Primo, la quantità di terra contaminata che lascia Montecity. Su un totale di un milione e 46mila metri cubi di terreni scavati, lo studio Tedesi dichiara che circa 231mila tonnellate vengono caricate sui camion e destinate alle discariche tedesche. Le società di Grossi hanno però firmato fatture per un quantitativo di materiali superiore al doppio: è un modo per gonfiare le fatturazioni e creare fondi neri. Di sicuro, è un quadro in cui si perde di vista il reale volume di rifiuti tossici «movimentati». E qui entrano in scena i trasportatori. Fuori dai cancelli di Santa Giulia, infatti, l’Arpa non ha più la competenza per verificare che i carichi arrivino realmente al sito di destinazione. Né per verificare chi ci sia realmente dietro alle società di trasporti.

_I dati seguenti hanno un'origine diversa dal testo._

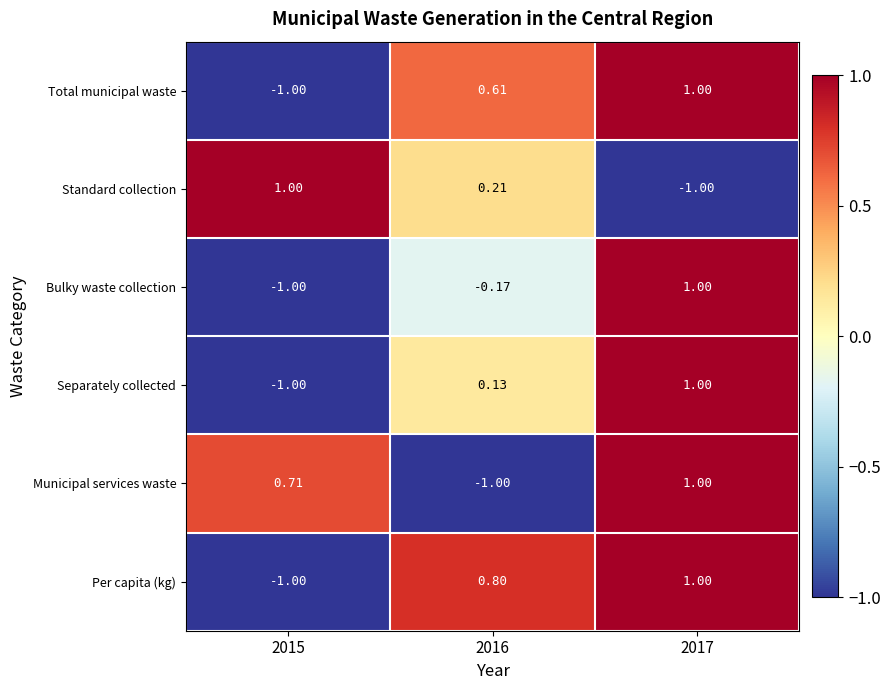

At which category is the sum across all series the highest?

2017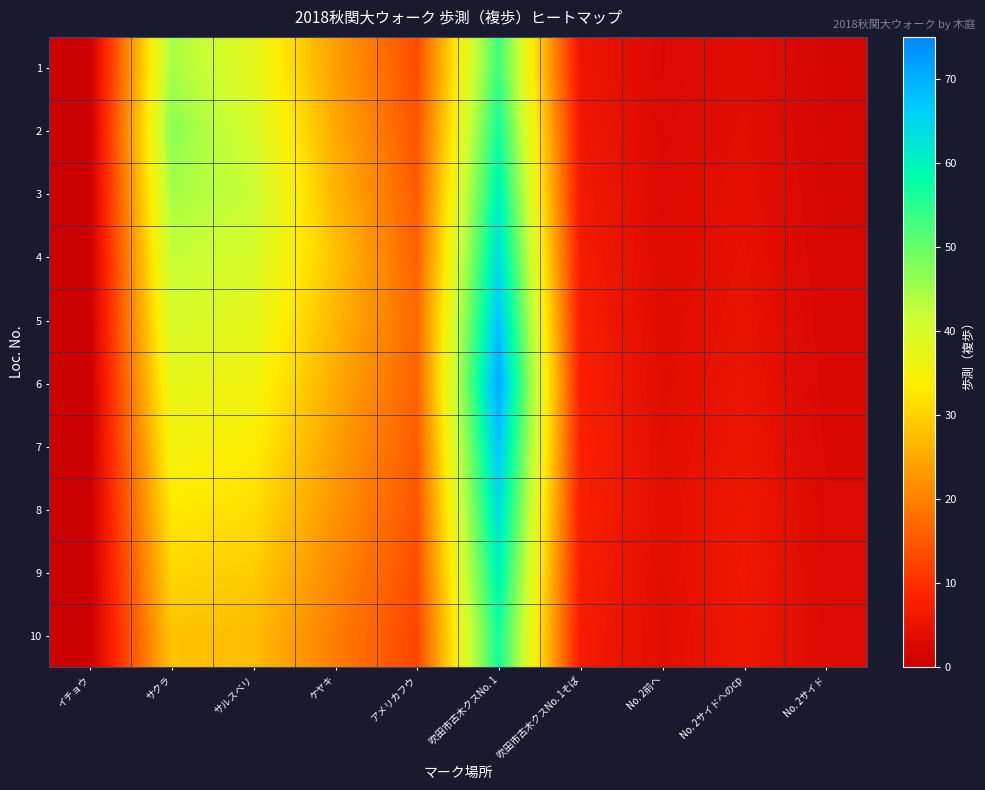

Which has a higher value, 吹田市古木クスNo. 1そば or No. 2サイドへのcp?

吹田市古木クスNo. 1そば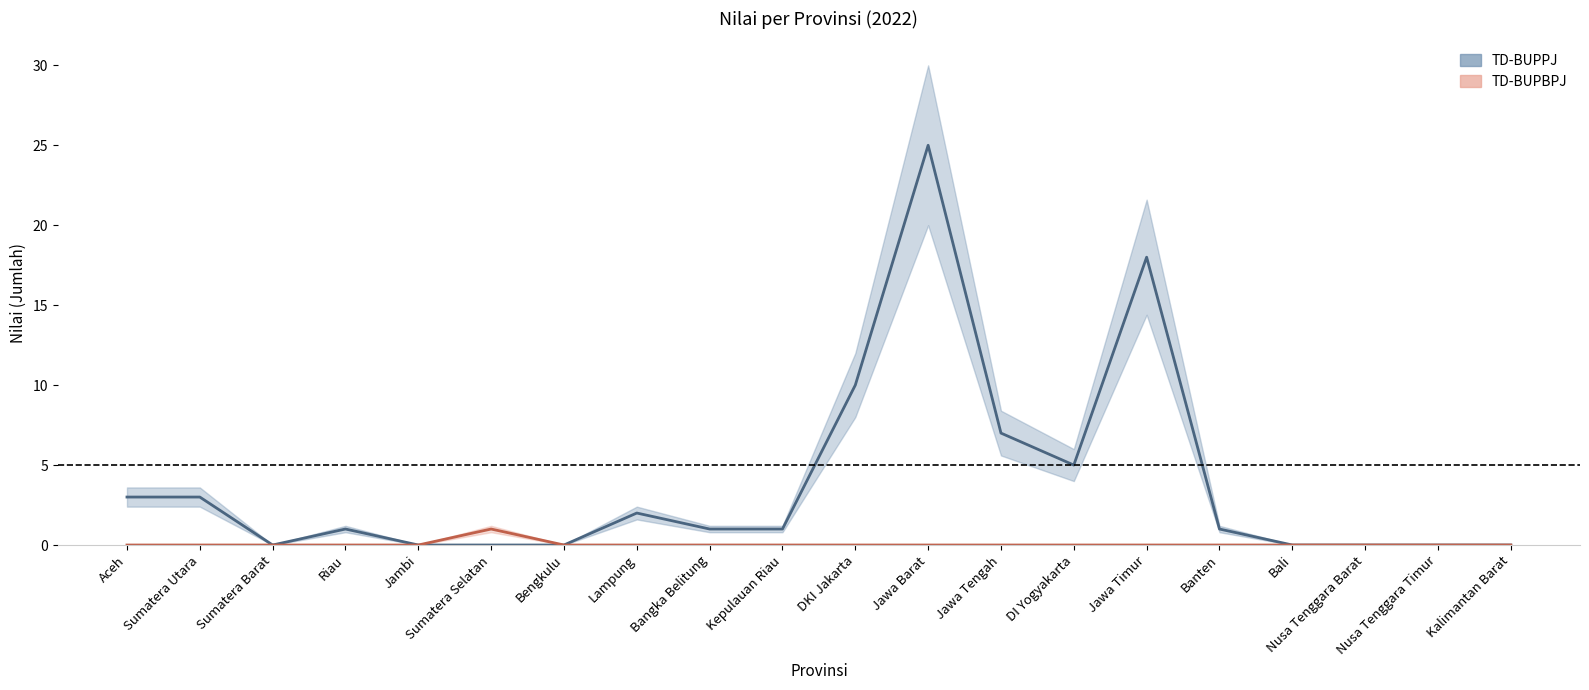

True or false: TD-BUPBPJ has more than 0 points higher than both neighbors.

True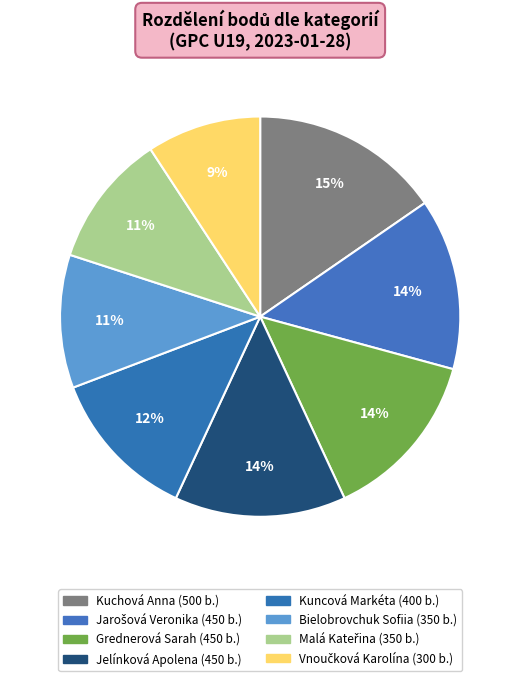

Is it true that Jarošová Veronika is 28% of the pie?

False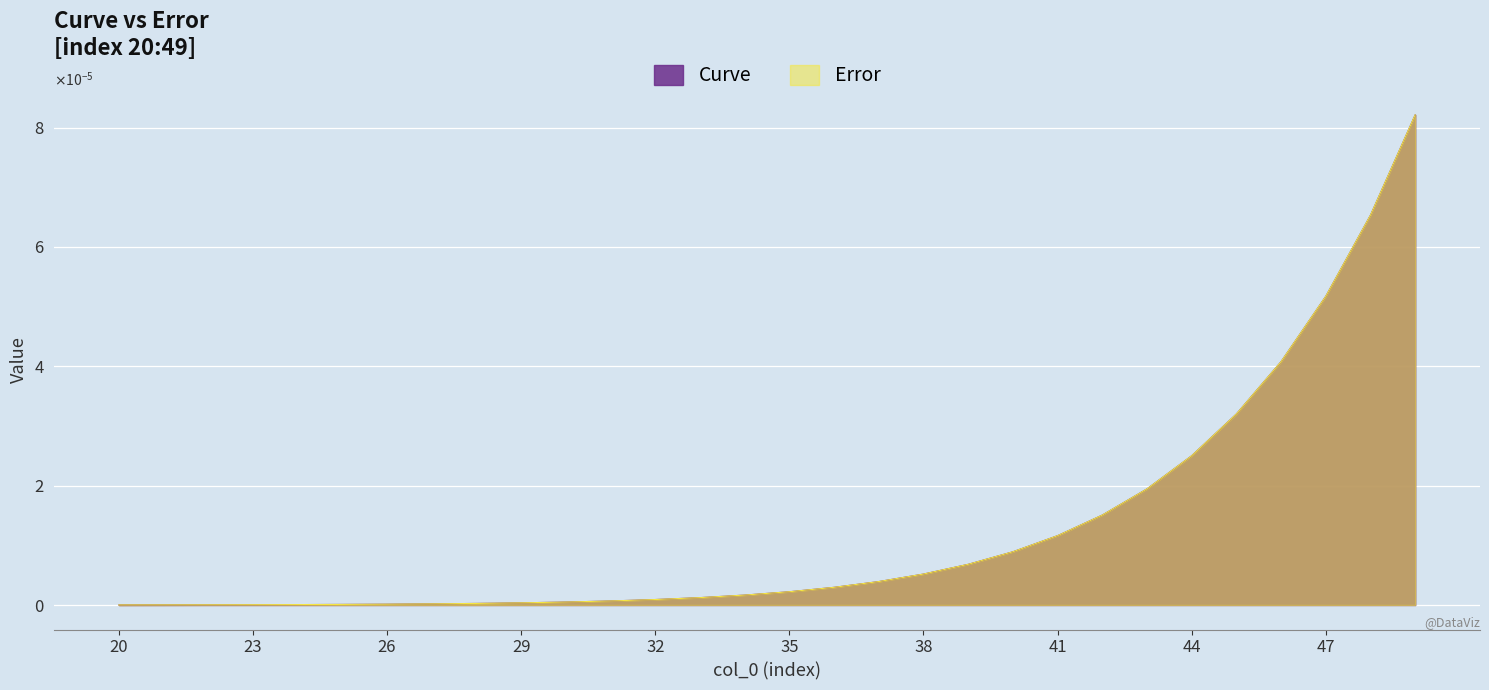

True or false: Curve and Error cross at least once.

False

Come è avvenuto per una cinquantina di convogli che da Rogoredo sono arrivati nella discarica di Roasio, nel parco naturale di Baregge in Piemonte, intestati a una ditta legata alla malavita calabrese, e in particolare al clan dei Di Giovanni. È la parte più «sporca» di questa indagine. E non è un caso che, ora, anche l’antimafia si sia interessata ai segreti delle bonifiche in Lombardia.